Plant floor software suppliers are currently in the process of moving to the new approach
Now is the time to start
Connected and integrated environments
Leading industrial companies are actively engaged in ransformation programs that will reshape their production operations to be more integrated, responsive and optimised to meet business and customer needs. Realising these innovations requires an understanding of the emerging 21st century operations ecosystem. Connected environments surface heretofore unavailable machine data, enabling new business models. New systems may monitor the assets and new actors may interact with the assets in new ways. Industrial plant operations, typically siloed and fairly isolated today, will be reshaped as the core of a 21st century industrial production operations ecosystem. Field operations, such as, mining or agriculture, are experiencing a similar evolution. In other cases, such as, automotive, where the assets operate in public spaces and both the assets and ecosystems are evolving quickly, other factors come into play.
In 21st century production operations, work is accomplished with a combination of internal and external actors (asset manufacturers, third-party machine monitoring services, spare parts suppliers, etc). This puts new demands on data requirements and cybersecurity strategies. New types of data are being generated (wearables, vision systems, machine health sensors, etc.) and newly available digital twins and machine learning systems can work at various levels to optimise the overall system in sync with the needs of customers and business operations.
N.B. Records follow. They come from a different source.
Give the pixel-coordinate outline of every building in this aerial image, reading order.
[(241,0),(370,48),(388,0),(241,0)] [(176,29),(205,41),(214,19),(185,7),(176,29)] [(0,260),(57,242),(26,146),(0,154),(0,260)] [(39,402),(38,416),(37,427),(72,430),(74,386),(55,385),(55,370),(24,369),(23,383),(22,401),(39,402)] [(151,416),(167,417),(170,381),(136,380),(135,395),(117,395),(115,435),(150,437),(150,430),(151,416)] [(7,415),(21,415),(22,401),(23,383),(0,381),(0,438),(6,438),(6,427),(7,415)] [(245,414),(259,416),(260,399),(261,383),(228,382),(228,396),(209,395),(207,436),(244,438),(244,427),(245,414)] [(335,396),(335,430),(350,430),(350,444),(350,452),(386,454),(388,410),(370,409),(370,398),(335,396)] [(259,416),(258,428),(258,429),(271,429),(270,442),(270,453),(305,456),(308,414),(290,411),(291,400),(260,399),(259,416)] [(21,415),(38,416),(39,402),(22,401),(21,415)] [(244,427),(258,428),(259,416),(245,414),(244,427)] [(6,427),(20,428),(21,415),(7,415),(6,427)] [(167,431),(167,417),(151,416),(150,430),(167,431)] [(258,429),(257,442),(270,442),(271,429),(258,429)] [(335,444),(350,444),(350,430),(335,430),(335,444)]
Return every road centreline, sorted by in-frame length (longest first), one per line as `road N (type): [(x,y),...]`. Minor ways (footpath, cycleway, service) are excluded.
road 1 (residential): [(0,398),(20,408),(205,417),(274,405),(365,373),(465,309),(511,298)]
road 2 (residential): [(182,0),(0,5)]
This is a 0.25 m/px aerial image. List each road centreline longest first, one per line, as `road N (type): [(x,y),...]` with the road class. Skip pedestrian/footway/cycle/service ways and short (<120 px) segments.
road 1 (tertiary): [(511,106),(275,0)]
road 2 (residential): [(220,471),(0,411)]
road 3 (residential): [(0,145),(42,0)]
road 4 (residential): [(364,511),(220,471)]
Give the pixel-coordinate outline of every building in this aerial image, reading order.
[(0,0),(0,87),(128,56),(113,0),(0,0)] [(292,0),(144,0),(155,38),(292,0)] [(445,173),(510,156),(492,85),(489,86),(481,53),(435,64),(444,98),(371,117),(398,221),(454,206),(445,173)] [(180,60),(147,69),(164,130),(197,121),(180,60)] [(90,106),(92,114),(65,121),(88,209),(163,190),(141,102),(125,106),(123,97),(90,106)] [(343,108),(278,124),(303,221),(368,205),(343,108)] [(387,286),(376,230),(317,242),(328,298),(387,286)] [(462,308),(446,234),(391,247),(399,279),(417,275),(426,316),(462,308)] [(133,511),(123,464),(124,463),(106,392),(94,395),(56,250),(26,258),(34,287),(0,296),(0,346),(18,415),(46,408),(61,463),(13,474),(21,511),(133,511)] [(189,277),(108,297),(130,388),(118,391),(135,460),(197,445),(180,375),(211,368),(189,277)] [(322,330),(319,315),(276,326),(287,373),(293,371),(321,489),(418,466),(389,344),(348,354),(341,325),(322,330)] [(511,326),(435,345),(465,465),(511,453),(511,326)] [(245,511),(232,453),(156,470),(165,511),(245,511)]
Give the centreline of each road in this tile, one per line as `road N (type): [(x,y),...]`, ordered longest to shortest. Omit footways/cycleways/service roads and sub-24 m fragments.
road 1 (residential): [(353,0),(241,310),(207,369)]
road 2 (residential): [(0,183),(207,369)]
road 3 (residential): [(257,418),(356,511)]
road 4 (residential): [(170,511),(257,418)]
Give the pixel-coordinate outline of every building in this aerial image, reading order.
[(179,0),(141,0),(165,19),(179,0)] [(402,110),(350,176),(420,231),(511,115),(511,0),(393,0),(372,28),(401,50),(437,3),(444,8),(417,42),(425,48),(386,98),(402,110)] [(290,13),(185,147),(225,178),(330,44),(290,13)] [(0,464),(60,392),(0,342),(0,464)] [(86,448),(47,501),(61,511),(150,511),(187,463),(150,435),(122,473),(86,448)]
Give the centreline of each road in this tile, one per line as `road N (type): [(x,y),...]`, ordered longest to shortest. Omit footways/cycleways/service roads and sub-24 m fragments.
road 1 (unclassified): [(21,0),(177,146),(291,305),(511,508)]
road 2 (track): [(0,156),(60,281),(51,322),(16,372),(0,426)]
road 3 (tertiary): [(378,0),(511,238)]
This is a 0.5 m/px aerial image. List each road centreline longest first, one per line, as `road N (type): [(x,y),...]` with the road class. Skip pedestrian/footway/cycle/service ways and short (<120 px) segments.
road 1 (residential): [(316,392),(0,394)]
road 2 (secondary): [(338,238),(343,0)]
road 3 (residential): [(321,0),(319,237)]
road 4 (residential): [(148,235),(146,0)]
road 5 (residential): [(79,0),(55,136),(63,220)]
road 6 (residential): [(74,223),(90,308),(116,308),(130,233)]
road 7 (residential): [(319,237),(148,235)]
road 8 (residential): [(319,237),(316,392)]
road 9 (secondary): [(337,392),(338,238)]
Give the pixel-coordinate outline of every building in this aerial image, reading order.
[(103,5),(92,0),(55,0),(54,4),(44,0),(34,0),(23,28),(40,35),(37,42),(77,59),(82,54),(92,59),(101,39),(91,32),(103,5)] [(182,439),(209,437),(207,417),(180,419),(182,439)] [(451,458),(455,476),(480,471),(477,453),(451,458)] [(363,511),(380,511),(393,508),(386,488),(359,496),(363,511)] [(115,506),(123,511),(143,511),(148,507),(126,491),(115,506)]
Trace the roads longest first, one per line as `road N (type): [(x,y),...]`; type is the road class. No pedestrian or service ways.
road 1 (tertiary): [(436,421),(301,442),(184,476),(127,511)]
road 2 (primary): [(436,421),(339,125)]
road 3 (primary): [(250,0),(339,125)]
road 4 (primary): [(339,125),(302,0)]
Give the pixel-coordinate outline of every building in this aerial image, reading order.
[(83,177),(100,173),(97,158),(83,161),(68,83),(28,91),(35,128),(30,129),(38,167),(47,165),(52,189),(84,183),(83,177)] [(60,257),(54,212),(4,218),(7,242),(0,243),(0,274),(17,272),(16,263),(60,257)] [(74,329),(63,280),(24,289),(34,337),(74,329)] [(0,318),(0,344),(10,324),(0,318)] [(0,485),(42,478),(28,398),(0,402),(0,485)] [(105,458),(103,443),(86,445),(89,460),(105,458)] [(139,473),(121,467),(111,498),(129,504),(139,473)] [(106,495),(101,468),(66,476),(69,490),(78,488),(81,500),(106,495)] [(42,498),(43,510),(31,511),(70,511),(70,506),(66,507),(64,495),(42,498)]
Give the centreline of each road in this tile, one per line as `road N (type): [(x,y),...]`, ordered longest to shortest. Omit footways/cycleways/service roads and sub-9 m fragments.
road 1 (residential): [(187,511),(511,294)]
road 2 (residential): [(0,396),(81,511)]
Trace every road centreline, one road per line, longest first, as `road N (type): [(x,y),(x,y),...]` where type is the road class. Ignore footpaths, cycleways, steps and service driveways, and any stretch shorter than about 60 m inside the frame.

Offering smart, connected products
The availability of connected machines is potentially disruptive to these established production and maintenance scenarios. Digitalisation involves connectivity to much more than the production machines and systems. Wearables, Augmented Reality helmets or glasses, mobile devices, smart carriers, smart containers, smart components, smart products, autonomous machines, video, third-party services, social applications, Additive Manufacturing, voice control, remote sensing and more are now an active part of the real-time, data-rich environment in the plant. By offering smart, connected products, manufacturers can position themselves to improve their customers’ experience with their products. Digitalisation enables manufacturers to improve the performance of their service operations through remote connectivity and enables predictive maintenance, continuous uptime, rapid service response and the opportunity to offer incremental, revenue-producing products and services.
Here is ARC’s three-step planning process for companies that are planning digital transformations:
Assess the organisational maturity & capacity for change
Determine where to start applying technologies. This provides a meaningful way to develop a framework to consider the role of technology & pilots in terms of how to select, deploy and scale them within a strategic framework.
Determine how to execute based on one’s current readiness to align the framework to tactics
Future of digital transformation of the industry
The next several years will bring about the digital transformation of manufacturing industries. This will touch nearly every aspect of business as existing systems, jobs and business processes are instrumented, redefined and optimised with Artificial Intelligence. This transformation will be widespread and far reaching. Information Technology (IT), Operational Technology (OT), Engineering Technology (ET), supply chain, asset management, services and customer-facing systems will all be impacted. Discrete manufacturing, process industries, utilities, energy, infrastructure and more are already beginning the transformation. That digitalisation is an imperative to succeed in a competitive world is a given, but the transition must be well strategised and charted. Some companies already have a strategy for digital transformation along with a realisable roadmap, but it’s not going to be a smooth ride. This journey is likely to be punctuated with setbacks and unexpected barriers, so we must adopt industry best practices and learn from others’ experiences. We have to address challenges and adapt to new requirements with dexterity at every step.